=== PROBLEM DETAILS ===
Transcribe every line of the data below word for word, leaving out the pictures.

------ INFORMATION SUPPLIED

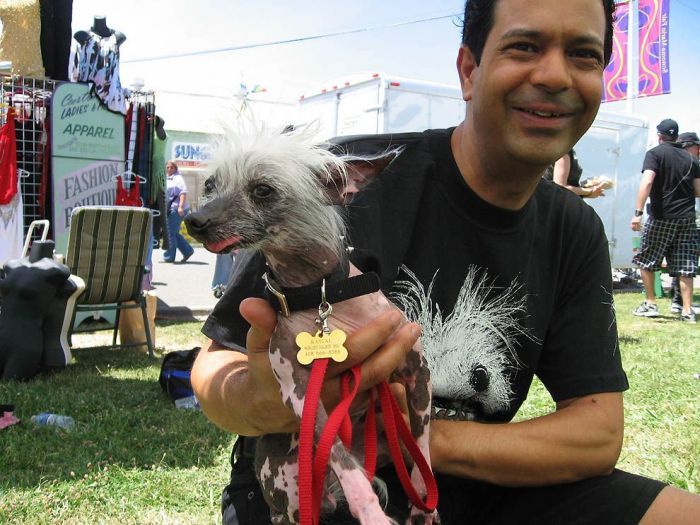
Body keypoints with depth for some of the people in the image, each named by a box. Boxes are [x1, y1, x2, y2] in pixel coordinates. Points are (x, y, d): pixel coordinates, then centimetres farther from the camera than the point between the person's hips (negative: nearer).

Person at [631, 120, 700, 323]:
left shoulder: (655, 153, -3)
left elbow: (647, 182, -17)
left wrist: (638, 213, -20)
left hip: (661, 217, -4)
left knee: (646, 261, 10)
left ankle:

------------

=== ANSWER FOR THE TASK ===
Body keypoints with depth for some of the people in the image, each named by a box. Boxes are [x1, y1, x2, y2] in pixel coordinates. Points are (x, y, d): pixel coordinates, then centimetres farther from the camera than the point between the person's hips (negative: nearer).

Person at [631, 120, 700, 323]:
left shoulder: (655, 153, -3)
left elbow: (647, 182, -17)
left wrist: (638, 213, -20)
left hip: (661, 217, -4)
left knee: (646, 261, 10)
left ankle:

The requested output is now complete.